-------- Dataset section
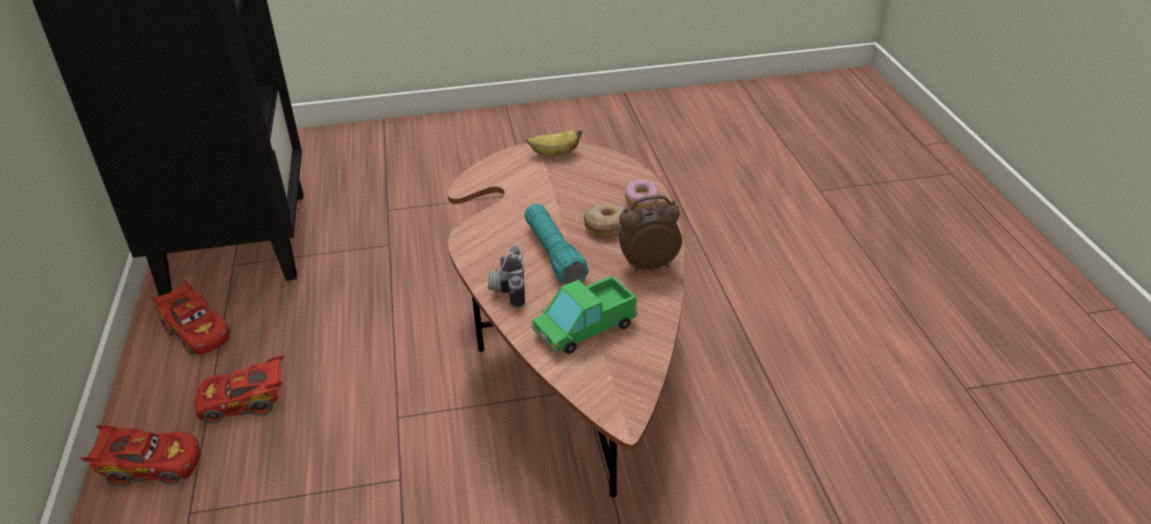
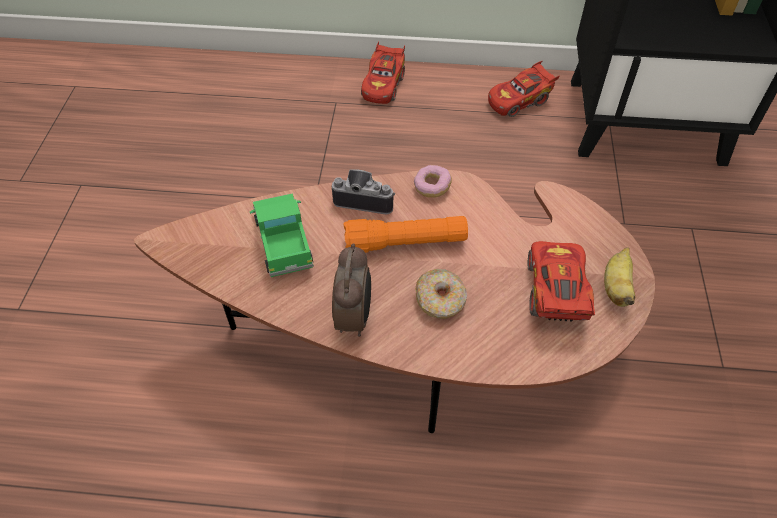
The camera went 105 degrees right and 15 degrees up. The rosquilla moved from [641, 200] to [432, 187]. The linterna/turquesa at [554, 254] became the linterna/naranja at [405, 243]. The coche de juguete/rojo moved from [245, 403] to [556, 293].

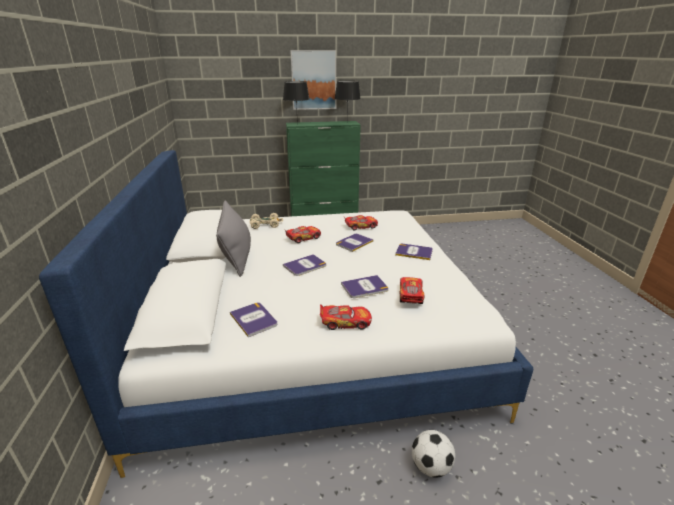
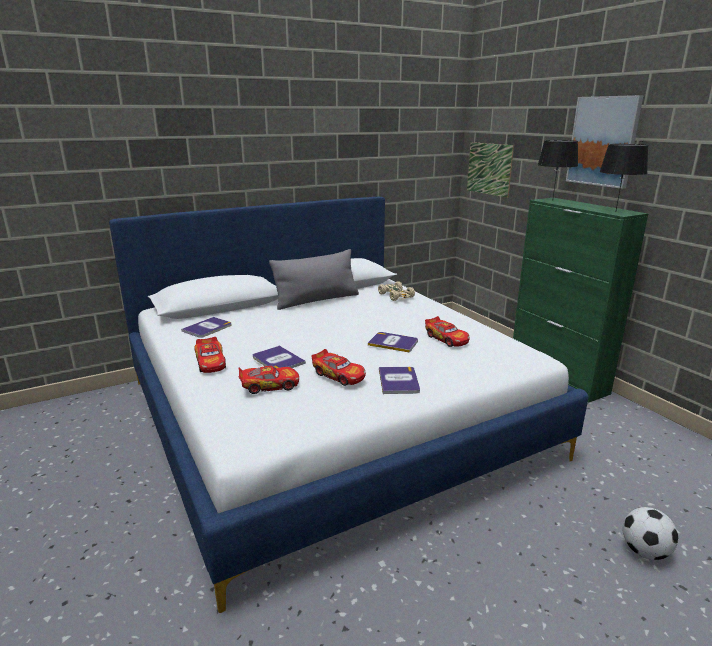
The camera went 70 degrees right and 5 degrees down. The coche de juguete moved from [303, 238] to [339, 375]. The libro at [305, 266] disappeared. The balón de fútbol moved from [431, 466] to [645, 551]. The cuadro at [489, 169] appeared.

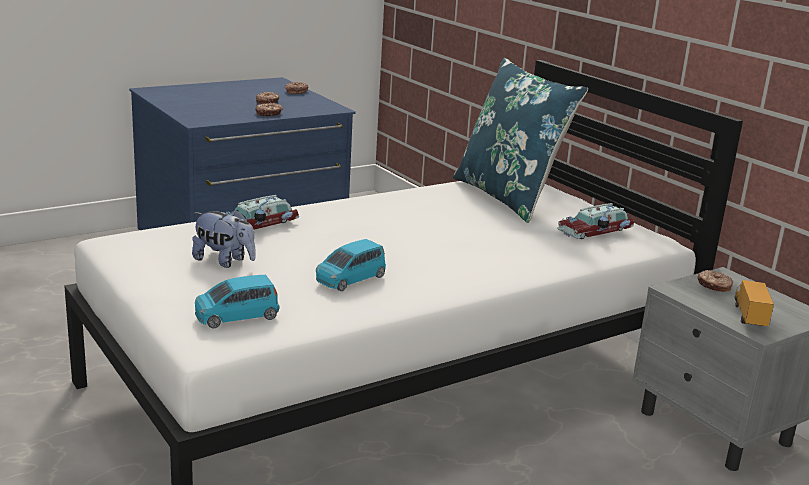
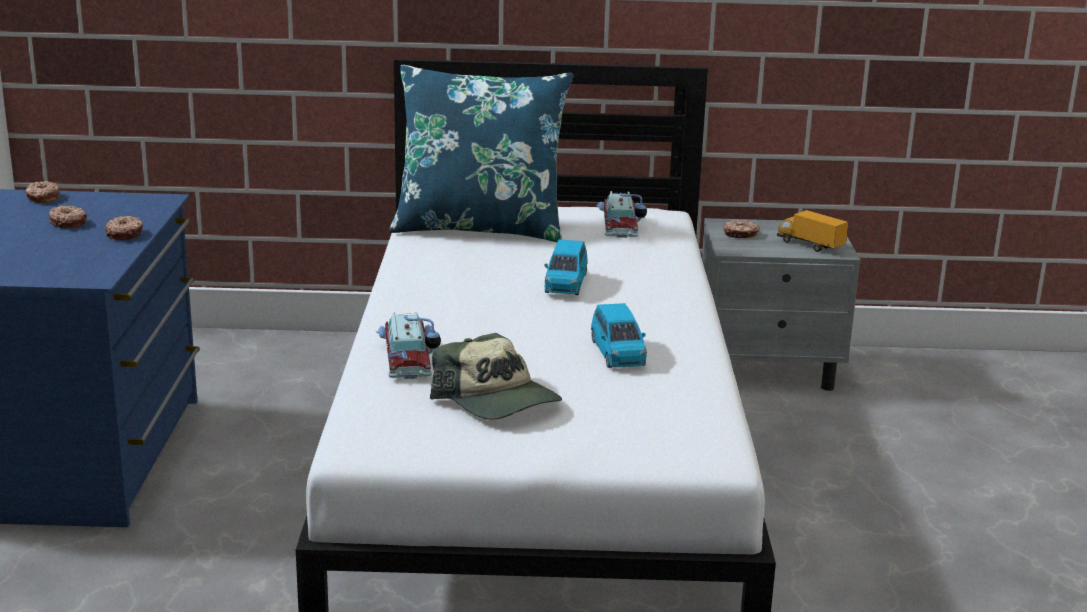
The camera went 55 degrees left and 0 degrees up. The peluche at [224, 261] was replaced by the gorra at [497, 400]. The coche de juguete/azul moved from [236, 316] to [565, 284].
----------------
What to produce: In the preceding material, find each line holding the word "right" and copy it out.

Exercise output:
The camera went 105 degrees right and 15 degrees up. The rosquilla moved from [641, 200] to [432, 187]. The linterna/turquesa at [554, 254] became the linterna/naranja at [405, 243]. The coche de juguete/rojo moved from [245, 403] to [556, 293].
The camera went 70 degrees right and 5 degrees down. The coche de juguete moved from [303, 238] to [339, 375]. The libro at [305, 266] disappeared. The balón de fútbol moved from [431, 466] to [645, 551]. The cuadro at [489, 169] appeared.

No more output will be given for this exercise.